Saved entries
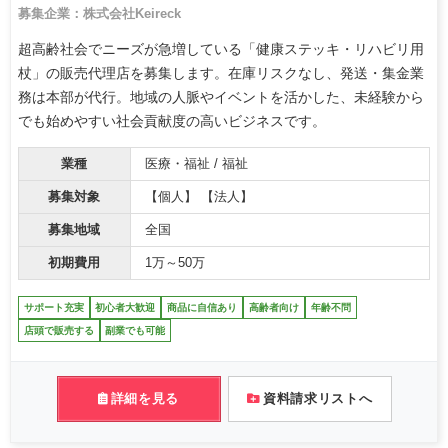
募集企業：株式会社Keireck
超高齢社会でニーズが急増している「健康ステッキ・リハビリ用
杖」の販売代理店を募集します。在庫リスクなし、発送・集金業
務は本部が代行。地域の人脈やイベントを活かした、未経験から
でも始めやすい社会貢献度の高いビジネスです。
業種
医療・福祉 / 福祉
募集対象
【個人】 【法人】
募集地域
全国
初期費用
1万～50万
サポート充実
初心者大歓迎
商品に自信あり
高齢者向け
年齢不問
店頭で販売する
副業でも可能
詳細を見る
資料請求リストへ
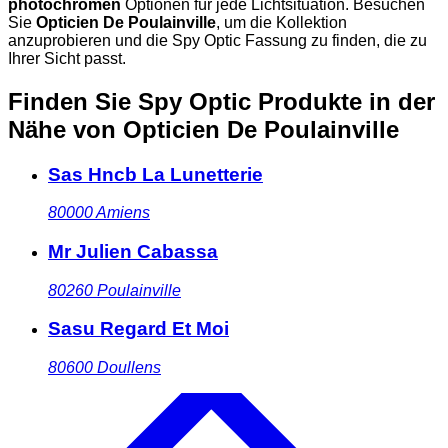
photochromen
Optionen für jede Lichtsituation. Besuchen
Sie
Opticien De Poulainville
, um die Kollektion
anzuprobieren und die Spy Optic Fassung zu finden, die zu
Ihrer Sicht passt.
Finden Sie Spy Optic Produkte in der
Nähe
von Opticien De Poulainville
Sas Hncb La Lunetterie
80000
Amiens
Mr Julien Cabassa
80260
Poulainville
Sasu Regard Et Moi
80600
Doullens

=== Work request ===
Look through the records for the string "Poulainville". Copy every line that has it.

=== Exercise solution ===
Opticien De Poulainville
von Opticien De Poulainville
Poulainville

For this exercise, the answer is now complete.